Потом дети, выбежав из класса, вперемешку беспомощно рыдали и плакали от пережитого.
Вечером в соседнем классе состоялось экстренное родительское собрание 5-го "В". Циля опоздала, поскольку дежурила в приемном покое, но, скоро разобравшись в ситуации, наорала на завуча и, порывисто исчезнув, грянула дверью. Оказалось, завуч собиралась направить родителей на уборку помещения, где днем случился этот массовый конфуз (технички наотрез и со скандалом отказались этим заниматься).
Дома мать объявила отцу, что отныне, пока он учится в одном классе с этой нервной девочкой, завтракать он не будет.
"Бедная Адочка", — пожалела Циля тогдашнюю Аду Фонареву, в девичестве Сандлер.
— С тех пор я отлично знаю, что высота Пика Коммунизма 7347 метров, — закончил отец.
— Папа, а что, если они действительно меня отравили?
— Ты такой же неврастеник, как и Ада, — рассердился отец. — Никто ничего тебе, кроме сахара, в чай не подкладывал. Сейчас поможешь перевесить зеркало и сразу в постель. И не забудь выложить билет и деньги на столик в прихожей, а то посеешь.
Перевешивая зеркало, мы, конечно, его разбили. Собрали и выбросили продолговатые осколки, похожие на лепестки ветряной мельницы.
Я отправился спать в комнату отца.
Проснулся затемно. Сначала я не чувствовал голод, но когда досчитал, что проспал шесть часов, страшно захотелось есть.
Однако я не сразу направился в кухню, а стал припоминать, что мне приснилось.
А снилось мне, что в каком-то темном месте (в степи, на ночном?) собрались у костра пионеры. И я — поскольку наблюдал — был к их кружку причастен.

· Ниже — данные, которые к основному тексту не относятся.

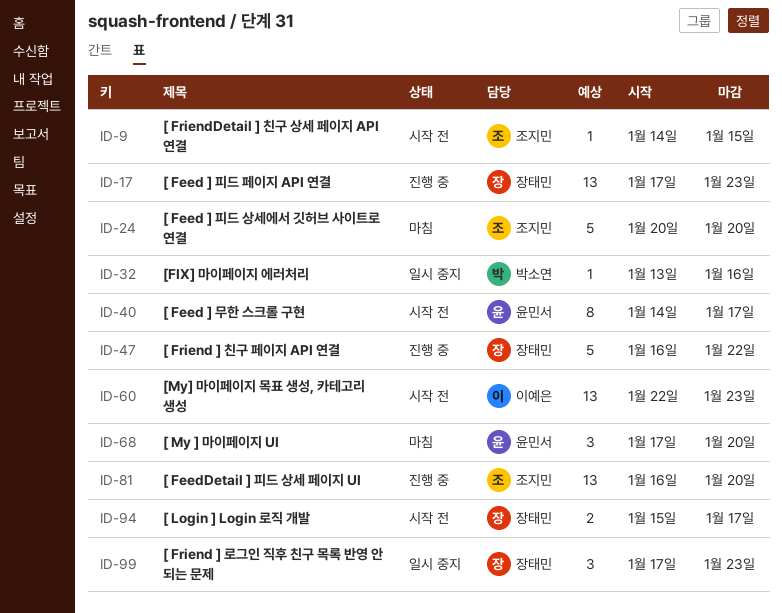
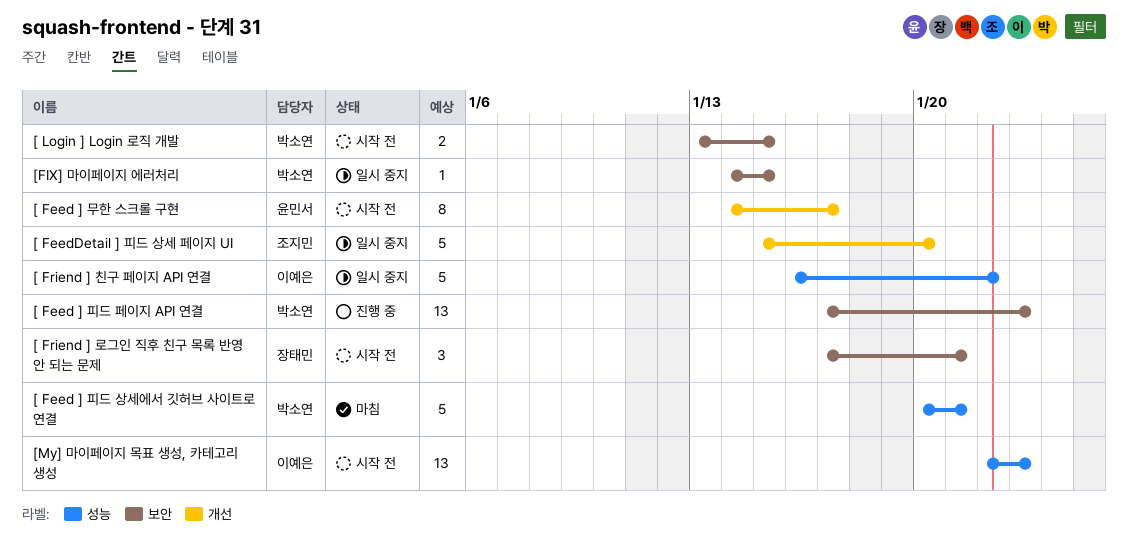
[ Feed ] 피드 상세에서 깃허브 사이트로 연결, owner: 조지민 -> 박소연
[ Feed ] 피드 상세에서 깃허브 사이트로 연결, due: Jan 20 -> Jan 21
[ Feed ] 피드 페이지 API 연결, owner: 장태민 -> 박소연
[ FeedDetail ] 피드 상세 페이지 UI, status: 진행 중 -> 일시 중지
[ FeedDetail ] 피드 상세 페이지 UI, estimate: 13 -> 5
[ FeedDetail ] 피드 상세 페이지 UI, start: Jan 16 -> Jan 15
[ Friend ] 로그인 직후 친구 목록 반영 안 되는 문제, status: 일시 중지 -> 시작 전
[ Friend ] 로그인 직후 친구 목록 반영 안 되는 문제, due: Jan 23 -> Jan 21
[ Friend ] 친구 페이지 API 연결, status: 진행 중 -> 일시 중지
[ Friend ] 친구 페이지 API 연결, owner: 장태민 -> 이예은
[ FriendDetail ] 친구 상세 페이지 API 연결: present -> none
[ Login ] Login 로직 개발, owner: 장태민 -> 박소연
[ Login ] Login 로직 개발, start: Jan 15 -> Jan 13
[ Login ] Login 로직 개발, due: Jan 17 -> Jan 15
[ My ] 마이페이지 UI: present -> none
[FIX] 마이페이지 에러처리, start: Jan 13 -> Jan 14
[FIX] 마이페이지 에러처리, due: Jan 16 -> Jan 15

Кратко обсудив, они выбрали одного пионера, чтобы зажарить. Так и сделали. Когда насытились, встал вожатый и с пафосом произнес:
— Теперь мы все повязаны. Но нам повезло. Когда мы вырастем, нам не придется выбирать конфессию, потому что теперь мы — каннибалы.
Я также с ужасом припомнил тяжелое чувство сытости во сне, как будто я съел этот сон.
Все-таки надо было поесть. Отца не было дома — он отправился за Цилей к Тартаковским. В одиночестве я вкусно и плотно поужинал фаршированными перцами и вышел во двор.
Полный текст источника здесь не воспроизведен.